Here, you move a lot of muscles. The Gym at Peachtree Presbyterian offers about 50 fitness classes a week, personal trainers, an indoor cushioned track, basketball courts and a weight room.

Reverend Pentz says sweating together pulls people together, “So, we have an accountability to each other, to meet here at 5:30 p.m., to go to that spinning class. Or, to meet here at 8 o'clock in the morning to go to that particular weight lifting class."

Adam Braund is not a member of Peachtree Presbyterian, but he's faithful about getting his workout in.

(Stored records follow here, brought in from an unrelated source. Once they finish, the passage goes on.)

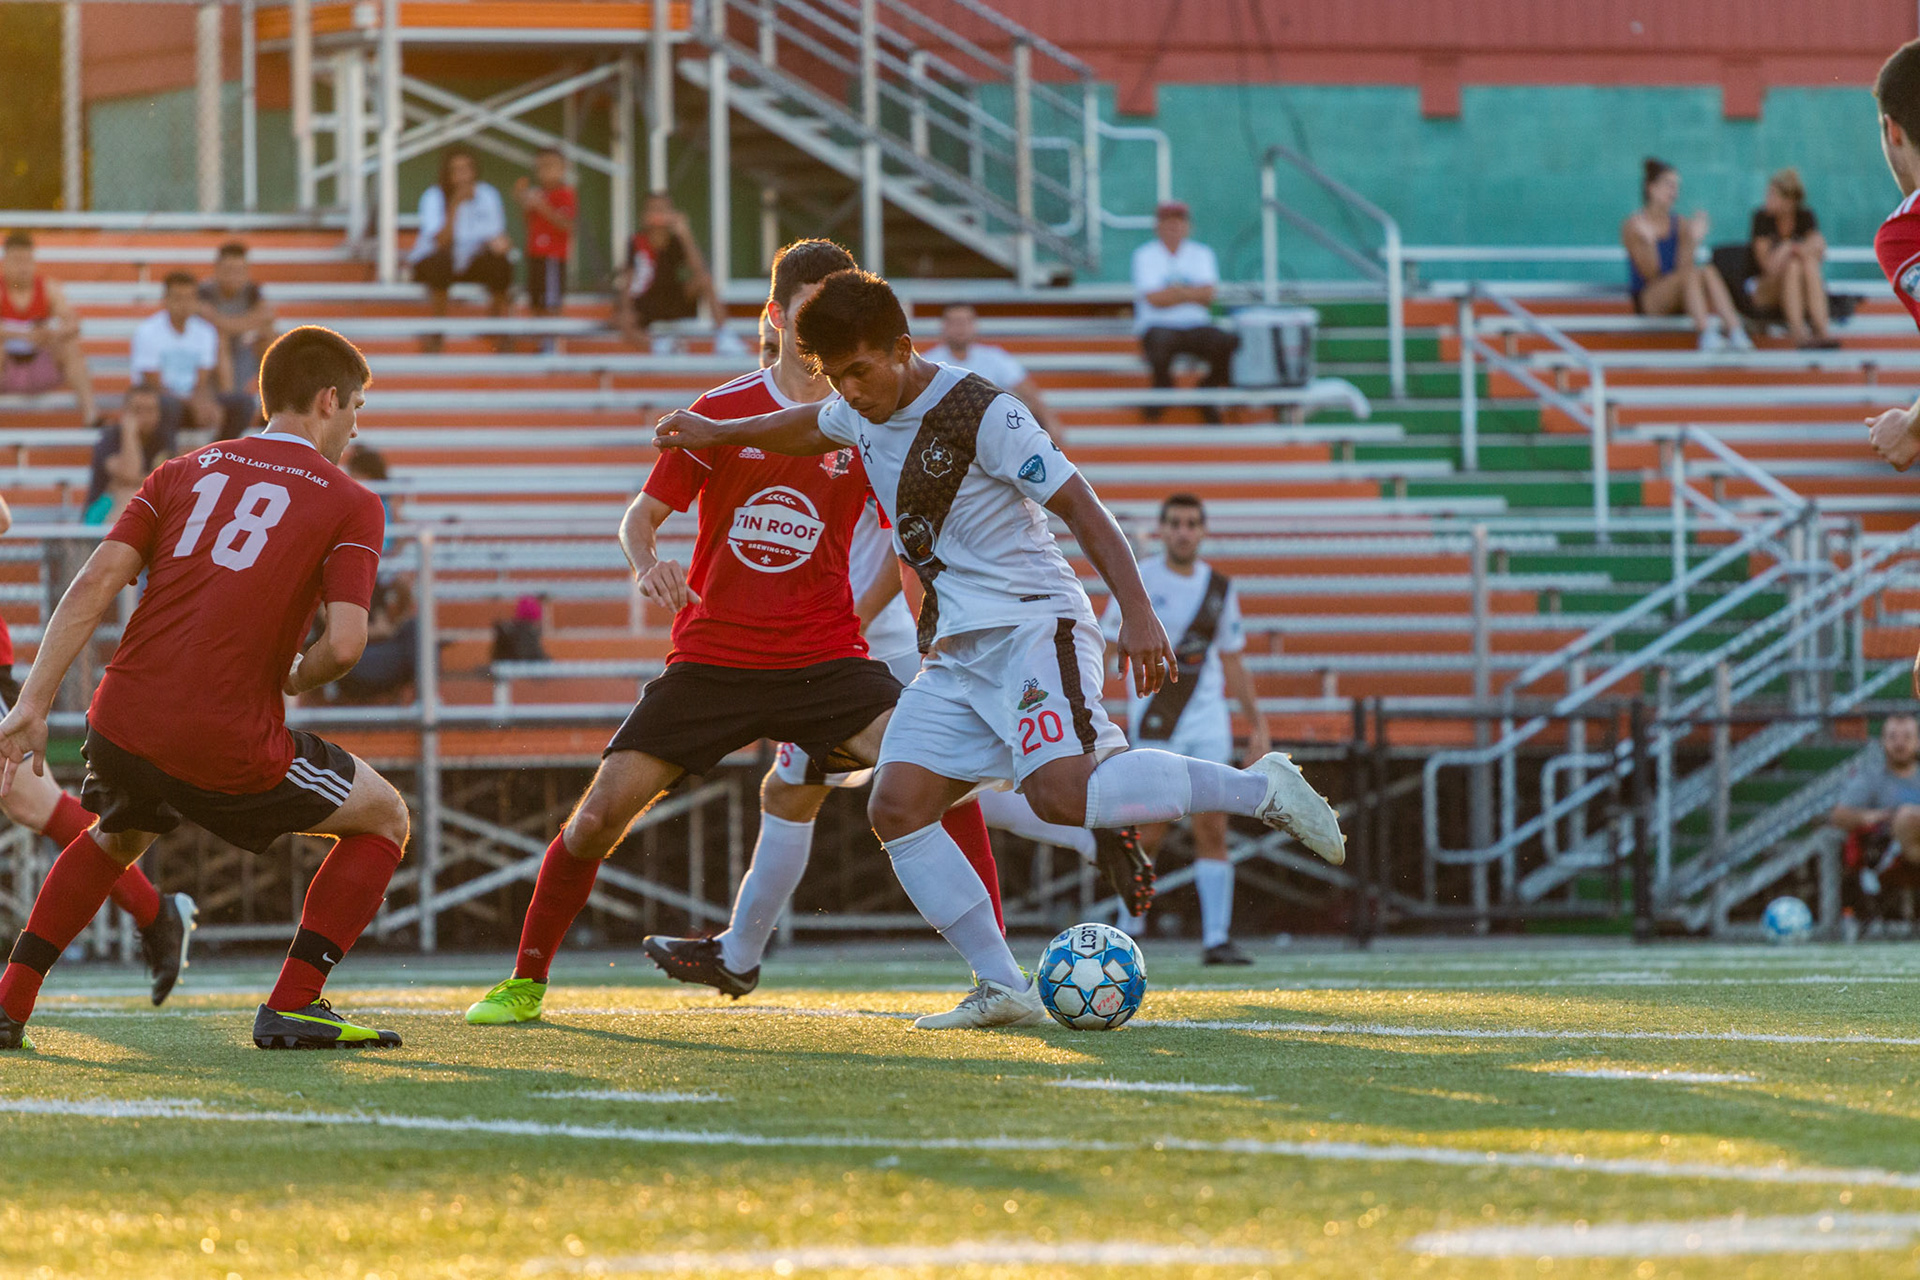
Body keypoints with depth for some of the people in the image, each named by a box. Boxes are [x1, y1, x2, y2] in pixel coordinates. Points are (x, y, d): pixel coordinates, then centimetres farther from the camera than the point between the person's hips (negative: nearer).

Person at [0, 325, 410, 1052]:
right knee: (384, 819, 17)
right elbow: (344, 643, -10)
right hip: (232, 744, -5)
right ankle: (290, 1006, 7)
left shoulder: (187, 471, 15)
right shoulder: (350, 505, 3)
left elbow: (94, 585, 4)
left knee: (114, 840, 37)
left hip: (124, 722, 5)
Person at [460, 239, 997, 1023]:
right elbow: (641, 516, 3)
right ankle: (525, 982, 13)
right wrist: (648, 566, -18)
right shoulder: (721, 413, 0)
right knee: (600, 816, -8)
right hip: (712, 656, 0)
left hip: (822, 660, 0)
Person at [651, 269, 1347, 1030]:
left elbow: (1080, 507, -17)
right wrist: (717, 433, 37)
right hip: (956, 653, 8)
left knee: (1060, 791, -30)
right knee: (896, 810, -7)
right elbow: (811, 428, 36)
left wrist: (1137, 612, -25)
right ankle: (1004, 990, -6)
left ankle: (1259, 789, -15)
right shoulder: (862, 413, 9)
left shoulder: (981, 415, -15)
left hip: (1032, 625, -8)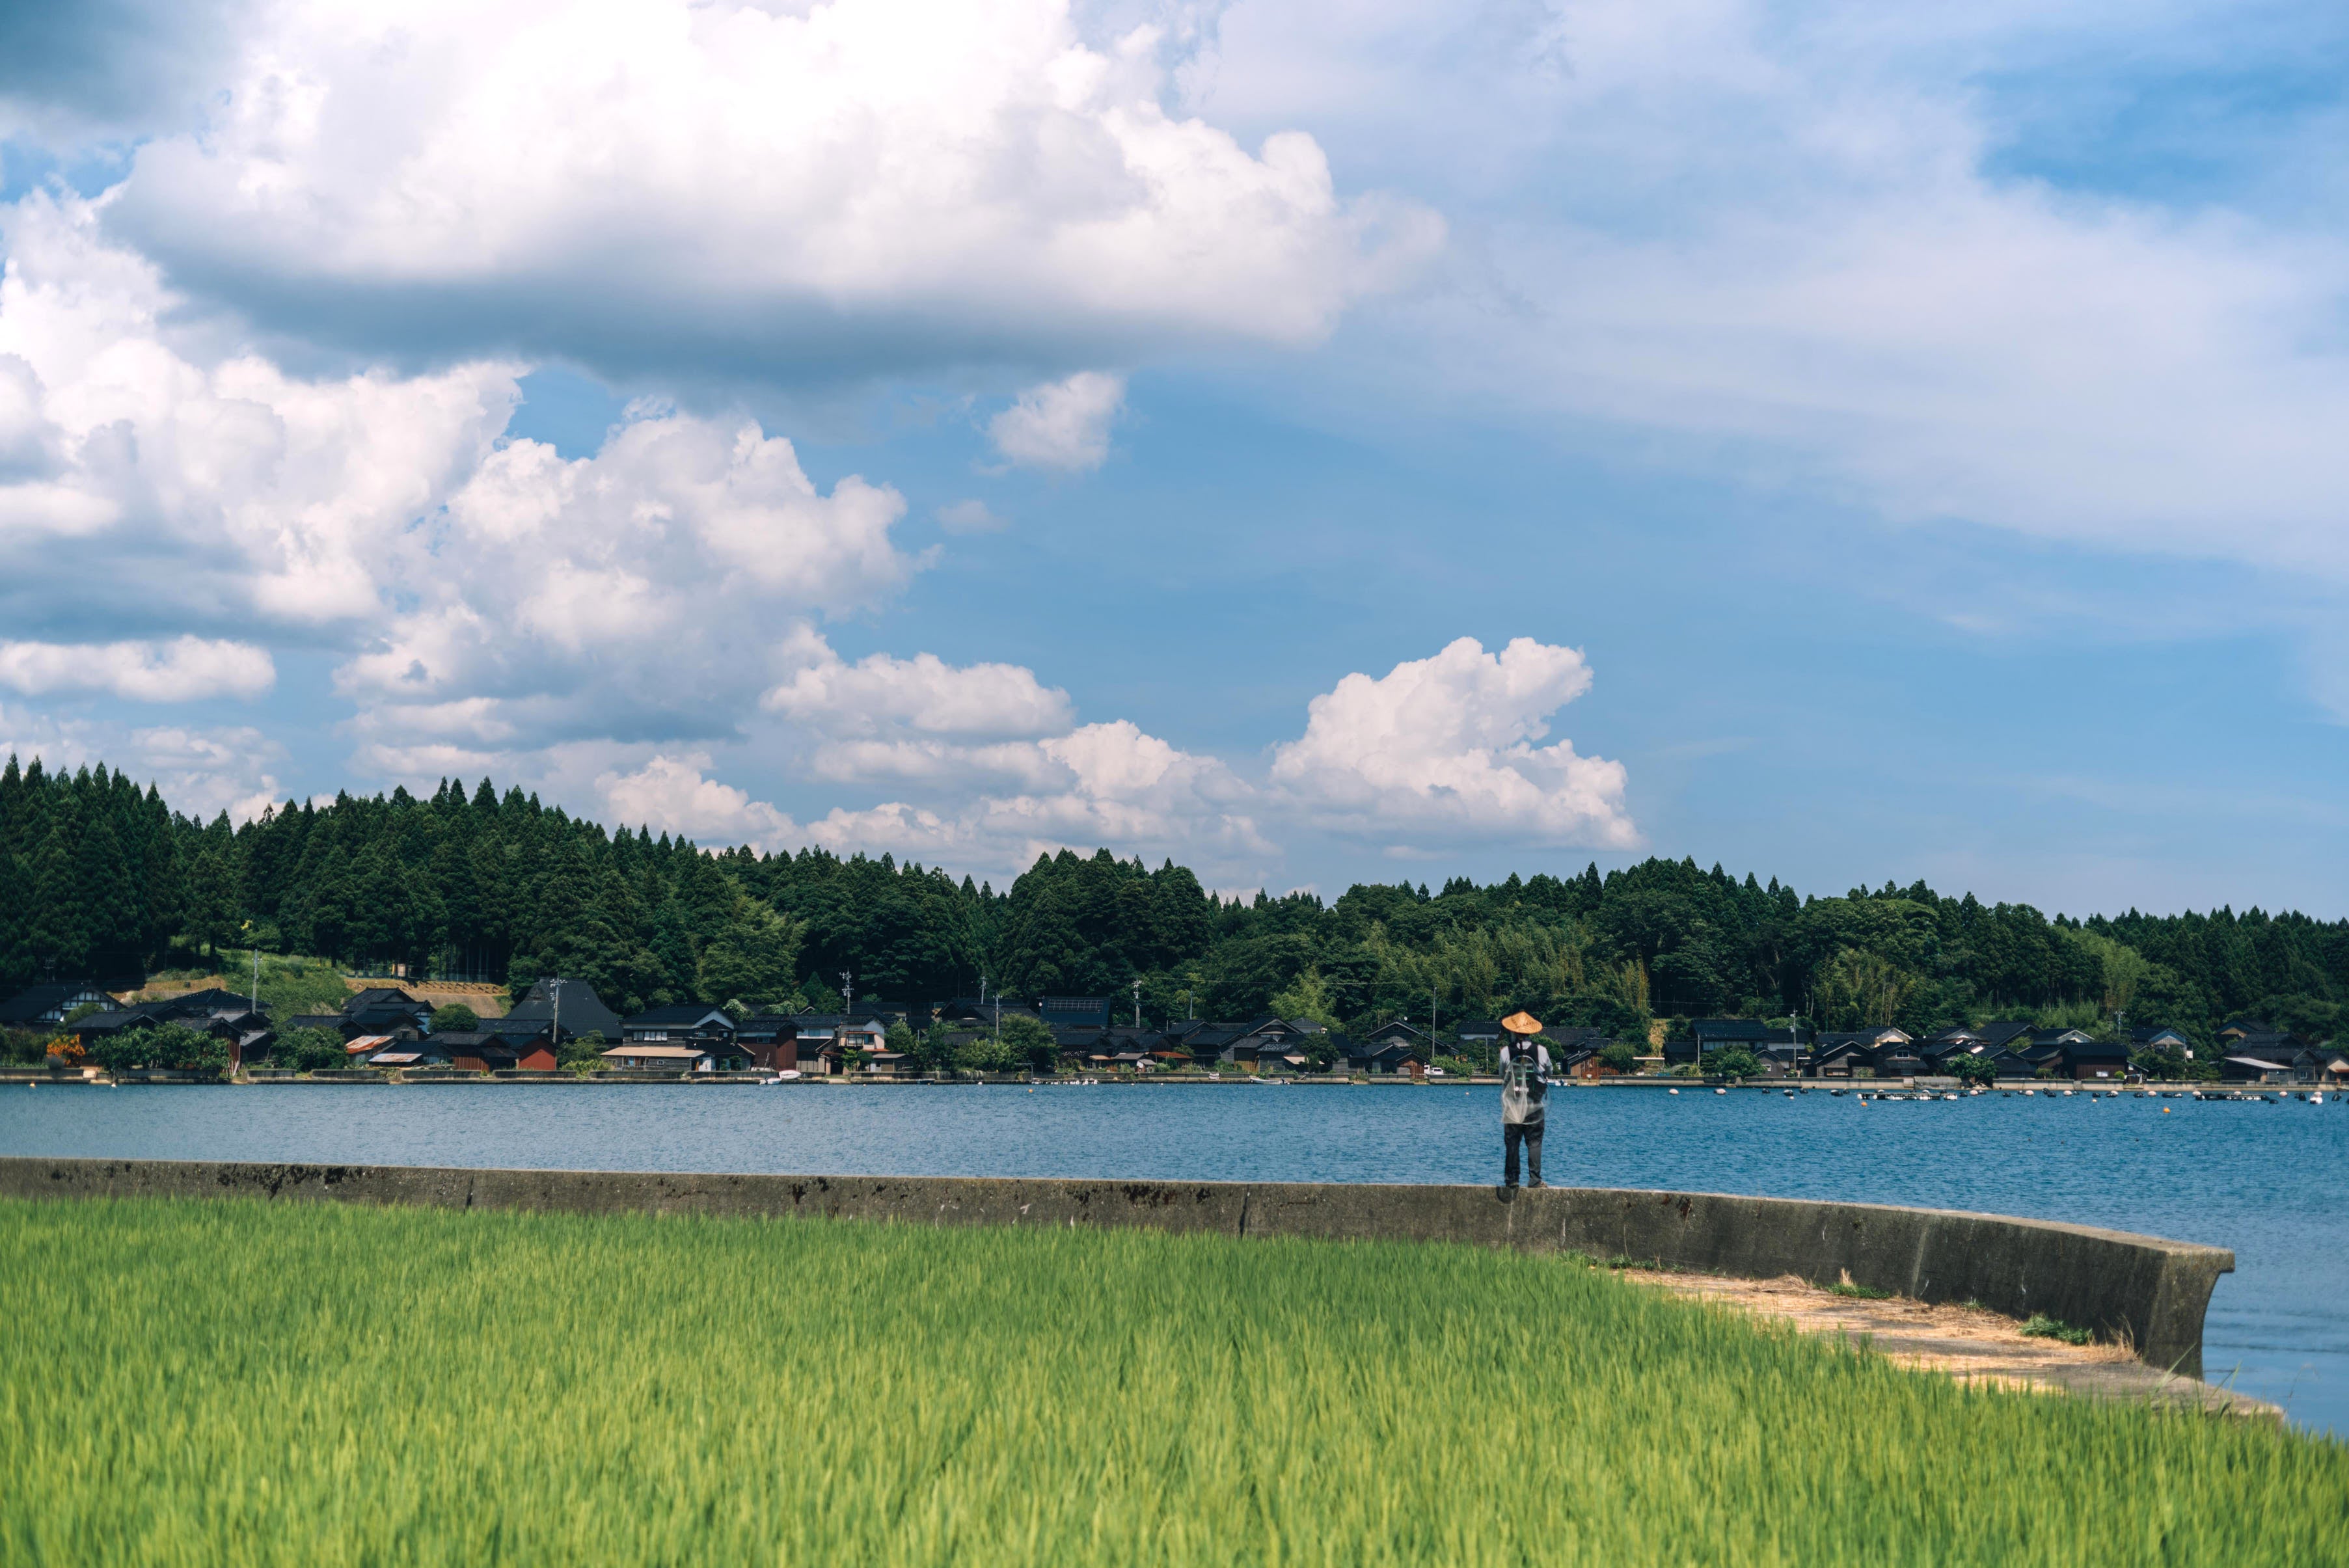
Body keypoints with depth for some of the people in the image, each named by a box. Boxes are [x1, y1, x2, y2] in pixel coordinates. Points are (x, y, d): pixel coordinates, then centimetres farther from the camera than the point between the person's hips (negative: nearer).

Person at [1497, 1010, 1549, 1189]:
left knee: (1512, 1144, 5)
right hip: (1534, 1107, 0)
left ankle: (1511, 1179, 5)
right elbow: (1549, 1073, 10)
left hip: (1512, 1106, 0)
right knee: (1534, 1142, 2)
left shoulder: (1506, 1052, -5)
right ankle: (1535, 1179, -5)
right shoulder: (1541, 1050, -5)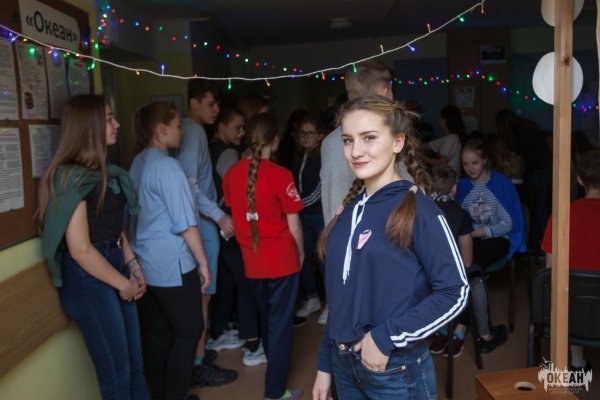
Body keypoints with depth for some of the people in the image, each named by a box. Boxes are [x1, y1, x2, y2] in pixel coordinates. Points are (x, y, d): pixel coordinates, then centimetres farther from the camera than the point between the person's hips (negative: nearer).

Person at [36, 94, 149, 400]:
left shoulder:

“I got a membership here about two years ago, and I've been coming here probably three times a week since then.," said Braund. He says, “I sit a ton, whether it's sitting in my car, or sitting at work. So, hopefully, the time I spend here helps to offset that time that I'm sitting."

That's the challenge: most Americans sit all day, and it shows.

More than half of U.S. adults are overweight, a third obese. And, with money tight, people can't afford the average $55 a month membership. So, faith communities are getting in the game, making fitness more affordable, and more accessible.

Valentina Lee, who works with Peachtree Presbyterian's kids' basketball program, found The Gym when she was in college.

“Most churches they force you to be a part of the church, in order to be a part of anything at the church But here, I think it's awesome that they work with everyone" said Lee.

Rev. Pentz says if he went around and knocked on doors in the Buckhead community around the church, you may not find many members. But, he says, “When we open the doors down here about 3 o'clock, they're down here wearing their t-shirts and their gym clothes, and they're sweating and running around."

No itchy pants, no sitting still. Rev. Pentz says, “I think God looks down and goes, "Yeah, that's what my house should be like."